Hong Kong Legislature Antics Highlight Challenge Facing Chinaby
Lawmakers blocked from meetings after adding protests to oaths
Three among new crop of China-critics elected to Legislature
Three incoming Hong Kong lawmakers were temporarily blocked from participating in legislative meetings after inserting pro-democracy protests and apparent insults against China into their oaths of office.
The three -- architectural sector representative Edward Yiu and self-described localists Sixtus “Baggio” Leung and Yau Wai-ching -- were ordered to return to their seats after outbursts in the first session of Hong Kong’s Legislative Council on Wednesday. Leung and Yau, who have said they support the city’s independence from China, displayed banners reading “Hong Kong IS NOT China" and mispronounced the country’s name.
The pair were among six candidates supporting a vote to decide the future of Chinese rule who won seats in the 70-member legislature last month. The result, which bolstered the opposition’s numbers in the chamber, called into question the Chinese government’s hard-line approach to dealing with demands for greater autonomy in the former British colony.

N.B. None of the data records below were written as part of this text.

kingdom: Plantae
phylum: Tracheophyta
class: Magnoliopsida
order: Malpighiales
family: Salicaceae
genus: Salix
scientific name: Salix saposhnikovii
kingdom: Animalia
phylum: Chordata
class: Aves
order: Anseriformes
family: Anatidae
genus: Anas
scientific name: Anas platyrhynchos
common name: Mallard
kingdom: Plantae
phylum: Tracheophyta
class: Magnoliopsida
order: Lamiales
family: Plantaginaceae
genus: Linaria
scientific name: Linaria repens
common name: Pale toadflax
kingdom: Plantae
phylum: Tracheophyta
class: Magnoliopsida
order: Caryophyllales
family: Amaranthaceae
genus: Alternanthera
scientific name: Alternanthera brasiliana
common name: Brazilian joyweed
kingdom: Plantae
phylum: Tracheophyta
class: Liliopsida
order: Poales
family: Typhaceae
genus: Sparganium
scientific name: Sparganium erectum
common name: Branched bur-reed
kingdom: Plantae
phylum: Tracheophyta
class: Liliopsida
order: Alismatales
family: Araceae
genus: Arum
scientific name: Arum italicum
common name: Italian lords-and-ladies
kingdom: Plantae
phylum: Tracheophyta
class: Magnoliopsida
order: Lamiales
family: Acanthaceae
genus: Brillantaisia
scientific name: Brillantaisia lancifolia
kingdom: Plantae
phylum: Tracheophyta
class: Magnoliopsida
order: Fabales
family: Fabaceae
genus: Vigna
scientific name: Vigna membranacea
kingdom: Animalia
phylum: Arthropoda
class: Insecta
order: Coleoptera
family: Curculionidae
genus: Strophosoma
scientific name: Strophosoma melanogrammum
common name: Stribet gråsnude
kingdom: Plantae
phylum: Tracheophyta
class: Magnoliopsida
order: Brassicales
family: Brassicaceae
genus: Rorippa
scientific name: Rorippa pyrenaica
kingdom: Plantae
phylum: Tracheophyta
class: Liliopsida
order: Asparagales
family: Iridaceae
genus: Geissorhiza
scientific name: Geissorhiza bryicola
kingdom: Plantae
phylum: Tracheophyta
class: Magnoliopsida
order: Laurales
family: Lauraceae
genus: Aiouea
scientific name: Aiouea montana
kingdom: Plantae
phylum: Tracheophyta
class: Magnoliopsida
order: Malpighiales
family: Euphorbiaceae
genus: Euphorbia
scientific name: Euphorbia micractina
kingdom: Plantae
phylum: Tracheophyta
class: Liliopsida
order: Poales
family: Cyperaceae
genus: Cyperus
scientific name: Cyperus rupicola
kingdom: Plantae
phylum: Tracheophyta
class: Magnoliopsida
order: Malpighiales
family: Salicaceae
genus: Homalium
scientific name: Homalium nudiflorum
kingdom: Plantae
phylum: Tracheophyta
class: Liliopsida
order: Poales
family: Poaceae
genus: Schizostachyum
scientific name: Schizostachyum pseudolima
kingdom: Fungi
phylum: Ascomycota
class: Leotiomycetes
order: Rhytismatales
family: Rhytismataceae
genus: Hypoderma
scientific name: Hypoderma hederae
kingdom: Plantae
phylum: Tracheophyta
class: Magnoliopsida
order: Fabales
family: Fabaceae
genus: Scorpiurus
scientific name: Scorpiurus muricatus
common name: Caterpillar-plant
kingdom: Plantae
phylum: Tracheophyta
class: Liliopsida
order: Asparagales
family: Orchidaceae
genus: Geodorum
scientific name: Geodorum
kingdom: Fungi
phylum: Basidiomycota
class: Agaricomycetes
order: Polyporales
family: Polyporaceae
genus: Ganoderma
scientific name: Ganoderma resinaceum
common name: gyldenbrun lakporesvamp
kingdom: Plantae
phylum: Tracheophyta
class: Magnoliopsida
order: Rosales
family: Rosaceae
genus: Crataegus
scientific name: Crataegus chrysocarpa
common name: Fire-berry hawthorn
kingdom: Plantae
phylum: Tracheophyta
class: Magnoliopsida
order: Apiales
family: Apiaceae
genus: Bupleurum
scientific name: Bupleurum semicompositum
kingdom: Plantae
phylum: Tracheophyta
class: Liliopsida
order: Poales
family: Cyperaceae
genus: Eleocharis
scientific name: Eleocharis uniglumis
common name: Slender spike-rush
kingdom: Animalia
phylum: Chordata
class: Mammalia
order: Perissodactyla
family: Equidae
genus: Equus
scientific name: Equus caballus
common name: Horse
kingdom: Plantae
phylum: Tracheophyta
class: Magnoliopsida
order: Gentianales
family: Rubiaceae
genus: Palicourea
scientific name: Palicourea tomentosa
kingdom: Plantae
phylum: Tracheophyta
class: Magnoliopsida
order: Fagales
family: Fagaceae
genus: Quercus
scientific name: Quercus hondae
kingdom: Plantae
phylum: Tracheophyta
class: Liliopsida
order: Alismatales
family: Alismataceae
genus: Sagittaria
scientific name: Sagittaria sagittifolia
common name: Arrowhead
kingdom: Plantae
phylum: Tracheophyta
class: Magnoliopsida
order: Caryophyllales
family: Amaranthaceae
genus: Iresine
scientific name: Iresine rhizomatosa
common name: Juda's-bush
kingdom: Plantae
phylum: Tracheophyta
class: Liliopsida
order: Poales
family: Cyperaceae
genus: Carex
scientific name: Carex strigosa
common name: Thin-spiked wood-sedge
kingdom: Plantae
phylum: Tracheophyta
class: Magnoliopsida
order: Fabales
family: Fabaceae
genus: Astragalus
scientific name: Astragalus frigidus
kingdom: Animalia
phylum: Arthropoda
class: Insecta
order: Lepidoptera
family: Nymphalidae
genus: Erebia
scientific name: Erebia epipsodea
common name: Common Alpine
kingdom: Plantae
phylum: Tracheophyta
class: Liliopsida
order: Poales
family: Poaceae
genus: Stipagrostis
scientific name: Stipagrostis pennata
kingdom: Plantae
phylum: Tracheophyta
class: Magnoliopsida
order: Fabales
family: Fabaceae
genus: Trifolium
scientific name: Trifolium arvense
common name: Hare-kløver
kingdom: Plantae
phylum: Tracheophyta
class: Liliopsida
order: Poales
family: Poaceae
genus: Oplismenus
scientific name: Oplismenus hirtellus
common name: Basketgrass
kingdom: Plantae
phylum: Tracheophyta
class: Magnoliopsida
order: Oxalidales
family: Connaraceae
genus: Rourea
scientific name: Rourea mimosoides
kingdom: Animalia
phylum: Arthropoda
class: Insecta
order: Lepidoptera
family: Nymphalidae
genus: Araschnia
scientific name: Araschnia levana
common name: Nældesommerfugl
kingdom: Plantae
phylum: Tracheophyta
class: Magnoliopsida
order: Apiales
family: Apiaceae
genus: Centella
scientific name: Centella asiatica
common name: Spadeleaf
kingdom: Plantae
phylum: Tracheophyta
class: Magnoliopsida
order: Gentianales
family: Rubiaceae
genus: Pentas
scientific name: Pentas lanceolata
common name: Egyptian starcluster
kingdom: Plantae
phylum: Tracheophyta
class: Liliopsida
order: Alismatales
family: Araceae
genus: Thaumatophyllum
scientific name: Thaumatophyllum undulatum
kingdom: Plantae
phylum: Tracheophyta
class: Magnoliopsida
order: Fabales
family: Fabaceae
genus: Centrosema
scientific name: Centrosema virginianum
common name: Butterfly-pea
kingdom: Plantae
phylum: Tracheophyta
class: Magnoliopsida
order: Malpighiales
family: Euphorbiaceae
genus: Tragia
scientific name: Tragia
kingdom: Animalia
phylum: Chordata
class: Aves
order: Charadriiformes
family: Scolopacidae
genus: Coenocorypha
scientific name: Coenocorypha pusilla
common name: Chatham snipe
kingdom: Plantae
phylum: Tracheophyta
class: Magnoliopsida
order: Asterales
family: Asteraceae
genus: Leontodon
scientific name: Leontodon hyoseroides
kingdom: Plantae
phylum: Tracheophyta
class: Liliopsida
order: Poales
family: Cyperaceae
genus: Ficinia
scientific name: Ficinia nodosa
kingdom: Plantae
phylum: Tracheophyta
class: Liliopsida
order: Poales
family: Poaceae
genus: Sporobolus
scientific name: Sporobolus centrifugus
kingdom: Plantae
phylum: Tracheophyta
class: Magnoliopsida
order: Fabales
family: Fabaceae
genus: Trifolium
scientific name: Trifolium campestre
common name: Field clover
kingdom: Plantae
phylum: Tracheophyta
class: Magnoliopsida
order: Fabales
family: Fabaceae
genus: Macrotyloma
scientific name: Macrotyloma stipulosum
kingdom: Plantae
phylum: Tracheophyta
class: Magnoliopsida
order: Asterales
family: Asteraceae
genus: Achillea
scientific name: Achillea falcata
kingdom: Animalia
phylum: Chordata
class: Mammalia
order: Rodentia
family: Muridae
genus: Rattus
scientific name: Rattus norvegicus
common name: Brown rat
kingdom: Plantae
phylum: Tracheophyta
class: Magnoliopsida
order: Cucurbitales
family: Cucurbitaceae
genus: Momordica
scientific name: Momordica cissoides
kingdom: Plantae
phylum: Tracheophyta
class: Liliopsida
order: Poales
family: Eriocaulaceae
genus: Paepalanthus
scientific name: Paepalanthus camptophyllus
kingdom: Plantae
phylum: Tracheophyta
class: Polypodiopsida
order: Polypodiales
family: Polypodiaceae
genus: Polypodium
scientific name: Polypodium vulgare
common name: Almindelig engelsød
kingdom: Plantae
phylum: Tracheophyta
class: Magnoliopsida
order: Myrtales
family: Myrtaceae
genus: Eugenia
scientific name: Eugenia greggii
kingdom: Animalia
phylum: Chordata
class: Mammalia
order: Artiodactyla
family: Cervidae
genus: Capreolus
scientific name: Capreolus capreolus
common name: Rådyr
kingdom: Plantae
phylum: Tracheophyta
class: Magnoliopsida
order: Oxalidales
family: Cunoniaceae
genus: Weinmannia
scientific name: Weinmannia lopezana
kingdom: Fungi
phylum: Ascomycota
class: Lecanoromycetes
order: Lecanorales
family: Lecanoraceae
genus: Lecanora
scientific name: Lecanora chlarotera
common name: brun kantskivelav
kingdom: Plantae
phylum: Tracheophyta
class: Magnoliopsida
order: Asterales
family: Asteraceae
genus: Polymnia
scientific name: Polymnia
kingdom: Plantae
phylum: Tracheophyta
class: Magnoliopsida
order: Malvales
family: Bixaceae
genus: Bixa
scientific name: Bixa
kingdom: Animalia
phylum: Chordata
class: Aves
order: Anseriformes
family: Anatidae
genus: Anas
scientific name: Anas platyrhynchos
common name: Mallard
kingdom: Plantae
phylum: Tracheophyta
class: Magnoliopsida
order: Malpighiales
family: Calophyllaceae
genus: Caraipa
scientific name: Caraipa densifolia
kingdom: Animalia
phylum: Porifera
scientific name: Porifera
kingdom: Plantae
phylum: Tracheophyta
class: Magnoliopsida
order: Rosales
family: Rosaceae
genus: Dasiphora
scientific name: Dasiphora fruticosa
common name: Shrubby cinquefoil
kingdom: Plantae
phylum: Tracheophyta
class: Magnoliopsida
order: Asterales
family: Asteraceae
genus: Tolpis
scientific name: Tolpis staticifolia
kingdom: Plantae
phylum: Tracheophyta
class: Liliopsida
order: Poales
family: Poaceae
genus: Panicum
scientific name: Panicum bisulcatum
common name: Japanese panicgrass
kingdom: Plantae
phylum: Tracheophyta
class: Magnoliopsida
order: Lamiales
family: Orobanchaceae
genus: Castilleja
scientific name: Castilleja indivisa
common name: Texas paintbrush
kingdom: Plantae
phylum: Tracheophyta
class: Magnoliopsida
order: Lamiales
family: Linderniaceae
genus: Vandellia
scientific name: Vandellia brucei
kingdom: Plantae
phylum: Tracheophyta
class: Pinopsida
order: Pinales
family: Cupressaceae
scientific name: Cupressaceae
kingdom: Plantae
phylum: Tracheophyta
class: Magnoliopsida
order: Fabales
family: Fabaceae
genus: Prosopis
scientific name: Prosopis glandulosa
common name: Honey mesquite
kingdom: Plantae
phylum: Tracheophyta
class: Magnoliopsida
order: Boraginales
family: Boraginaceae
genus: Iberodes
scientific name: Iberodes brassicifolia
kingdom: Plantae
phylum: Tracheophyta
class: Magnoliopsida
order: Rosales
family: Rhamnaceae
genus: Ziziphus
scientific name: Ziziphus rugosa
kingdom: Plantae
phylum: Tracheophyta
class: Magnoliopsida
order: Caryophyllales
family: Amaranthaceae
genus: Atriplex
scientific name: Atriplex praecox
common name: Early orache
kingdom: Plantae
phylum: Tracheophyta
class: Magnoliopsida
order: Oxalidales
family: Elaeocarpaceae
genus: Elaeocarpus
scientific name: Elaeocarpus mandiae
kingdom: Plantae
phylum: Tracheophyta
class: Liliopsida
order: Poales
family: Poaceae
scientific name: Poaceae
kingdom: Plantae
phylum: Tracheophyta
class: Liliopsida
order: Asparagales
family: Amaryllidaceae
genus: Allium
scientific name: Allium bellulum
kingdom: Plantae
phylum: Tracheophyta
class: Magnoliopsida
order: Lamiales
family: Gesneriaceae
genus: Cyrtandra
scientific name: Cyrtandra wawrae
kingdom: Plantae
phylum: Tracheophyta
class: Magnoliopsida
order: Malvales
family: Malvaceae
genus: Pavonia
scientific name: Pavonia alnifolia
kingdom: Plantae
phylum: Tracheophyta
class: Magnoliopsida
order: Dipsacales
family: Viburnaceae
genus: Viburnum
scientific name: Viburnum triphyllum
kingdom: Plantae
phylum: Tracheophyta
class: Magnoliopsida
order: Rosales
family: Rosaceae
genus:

The strife poses a headache for the city’s chief executive, Leung Chun-ying, who needs Beijing’s support if he seeks a second five-year term at a meeting of 1,200 electors in March. Leung’s government barred six candidates who had supported outright independence because the city’s Basic Law holds that Hong Kong is an inalienable part of China. The oath was controversial because it required lawmakers to swear to uphold that law.
‘Just My Accent’
Yau, 25, caused a stir after she appeared to insert an expletive three times into the official name of China while delivering the oath in English. When asked by reporters whether she thought it was acceptable to use profanity, she said, “That is just my accent” and explained English wasn’t her first language.
The official who administered the oaths, Kenneth Chen Wei-on, recommended the three be given the oath again at a later date. Unlike other lawmakers who added political statements after their oaths, Yiu hadn’t allowed a pause before adding a vow to fight for “universal suffrage.”
Chen said Leung and Yau appeared to not understand the content of their oath based on their banner saying Hong Kong isn’t China.
“Taking the oath is a very serious matter and should be done strictly to the wording. They failed to do that,” said Holden Chow, a lawmaker from the legislature’s biggest pro-establishment party. “They amended the words and I think this is inappropriate.”
The three other “self-determination” lawmakers also made political statements after walking to the front of the chamber to take their oaths. But they did so in a way that was deemed acceptable by Chen, with one Lau Siu-lai, 40, inserting long pauses between each word.